Published July 31, 2018
Andreas Stavridis, a structural engineering assistant professor and his PhD student Supratik Bose traveled to Nepal to assist with efforts aimed at improving the resiliency of the buildings. This was the Stavridis’ third trip to Nepal since the 2015 earthquake.
“The 2015 Gorkha Earthquake caused a major catastrophe in Nepal in terms of casualties and economic losses,” says Stavridis. “Among other buildings, schools in the country suffered severe damage and this posed significant threats for the safety of the students.”
The majority of Nepali building stock, including schools, is made up of RC frame buildings. During their last trip, Stavridis and Bose delivered a workshop on the instrumentation and system identification of actual buildings and methods to assess the seismic performance of infilled reinforced concrete (RC) frames. In his lectures, Stavridis covered fundamental concepts, while Bose discussed the findings from recent studies he and other UB graduate students conducted focusing on the Nepali buildings.

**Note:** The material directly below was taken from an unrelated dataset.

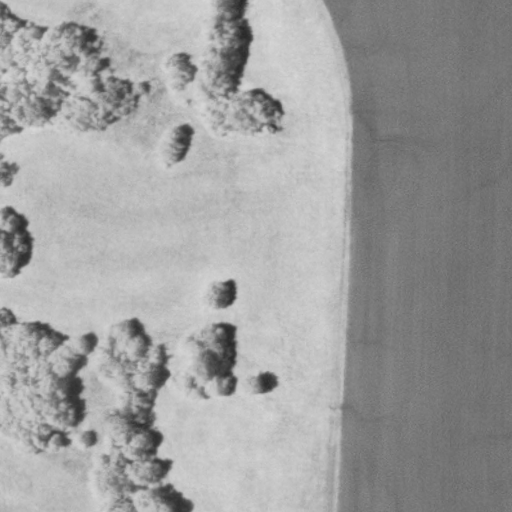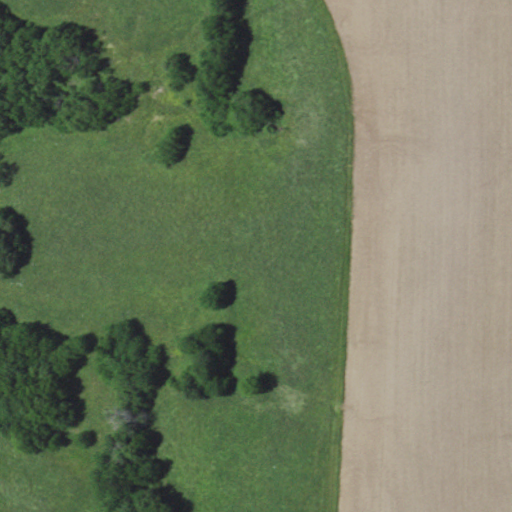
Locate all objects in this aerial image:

Stavridis also examined the advantages and limitations of different non-linear analysis methods during their workshop, including one he developed with students at UB. “Determining the most accurate and efficient, non-linear analysis methods has been a major challenge for structural engineers,” he says. Stavridis’ non-linear analysis method was adopted by the American Society of Civil Engineers in 2017 and is included in ASCE 41-17, the document used by practicing engineering in the US.
While in Nepal, the UB engineers collaborated with researchers and engineers on a project involving the Seismic Safety and Resilience of Schools in Nepal, known as SAFER. This initiative is a joint project led by the Nepali Ministry of Education, University of Bristol and the National Society for Earthquake Technology-Nepal (NSET).UB and several other universities and organizations participate in the project. The group is working on five different work packages, including, experimental and numerical studies focusing on inexpensive innovative repair and retrofit techniques suitable for Nepal.
In his capacity as principal investigator to a United States Geological Survey (USGS)-funded project, Stavridis and Bose met with NSET engineers and discussed the progress to-date and information needed to successfully complete the project. The UB team obtained, and is currently analyzing over 160,000 field surveys of the area. Using the surveys and recommendations from NSET, the team will design three prototype structures to enhance the resiliency of buildings in Nepal.
“The prototype structures will be used for the development of fragility curves,” Stavridis says, “which, in combination with the corresponding damage surveys we collected, will lead to the development of shake maps – the deliverable for this project.”